SAEROF: an ensemble approach for large-scale drug-disease association prediction by incorporating rotation forest and sparse autoencoder deep neural network

• Published in: Scientific reports Vol. 10; no. 1; p. 4972
• Main Authors: Jiang, Han-Jing, Huang, Yu-An, You, Zhu-Hong
• Format: Journal Article
• Language: English
• Published: London Nature Publishing Group UK 18.03.2020; Nature Publishing Group
• Subjects: 631/114/2413; 692/4017; Algorithms; Anti-Obesity Agents - pharmacology; Antineoplastic Agents - pharmacology; Area Under Curve; Computational Biology - methods; Computer applications; Computer Simulation; Databases, Factual; Experimental methods; Gastric cancer; Humanities and Social Sciences; Humans; Lung cancer; Lung Neoplasms - drug therapy; Machine Learning; Mathematical models; multidisciplinary; Neural networks; Neural Networks, Computer; Obesity - drug therapy; Performance evaluation; ROC Curve; Science; Science (multidisciplinary); Stomach Neoplasms - drug therapy; Support Vector Machine; Tumors
• ISSN: 2045-2322; 2045-2322
• DOI: 10.1038/s41598-020-61616-9

Drug-disease association is an important piece of information which participates in all stages of drug repositioning. Although the number of drug-disease associations identified by high-throughput technologies is increasing, the experimental methods are time consuming and expensive. As supplement to them, many computational methods have been developed for an accurate in silico prediction for new drug-disease associations.
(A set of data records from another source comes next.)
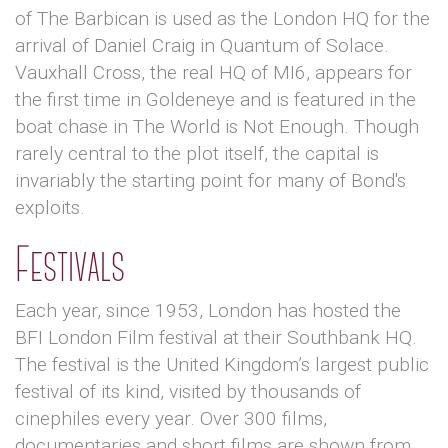
of The Barbican is used as the London HQ for the
arrival of Daniel Craig in Quantum of Solace.
Vauxhall Cross, the real HQ of MI6, appears for
the first time in Goldeneye and is featured in the
boat chase in The World is Not Enough. Though
rarely central to the plot itself, the capital is
invariably the starting point for many of Bond's
exploits.
Festivals
Each year, since 1953, London has hosted the
BFI London Film festival at their Southbank HQ.
The festival is the United Kingdom’s largest public
festival of its kind, visited by thousands of
cinephiles every year. Over 300 films,
documentaries and short films are shown from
In this work, we present a novel computational model combining sparse auto-encoder and rotation forest (SAEROF) to predict drug-disease association. Gaussian interaction profile kernel similarity, drug structure similarity and disease semantic similarity were extracted for exploring the association among drugs and diseases. On this basis, a rotation forest classifier based on sparse auto-encoder is proposed to predict the association between drugs and diseases. In order to evaluate the performance of the proposed model, we used it to implement 10-fold cross validation on two golden standard datasets, Fdataset and Cdataset. As a result, the proposed model achieved AUCs (Area Under the ROC Curve) of Fdataset and Cdataset are 0.9092 and 0.9323, respectively. For performance evaluation, we compared SAEROF with the state-of-the-art support vector machine (SVM) classifier and some existing computational models. Three human diseases (Obesity, Stomach Neoplasms and Lung Neoplasms) were explored in case studies. As a result, more than half of the top 20 drugs predicted were successfully confirmed by the Comparative Toxicogenomics Database(CTD database). This model is a feasible and effective method to predict drug-disease correlation, and its performance is significantly improved compared with existing methods.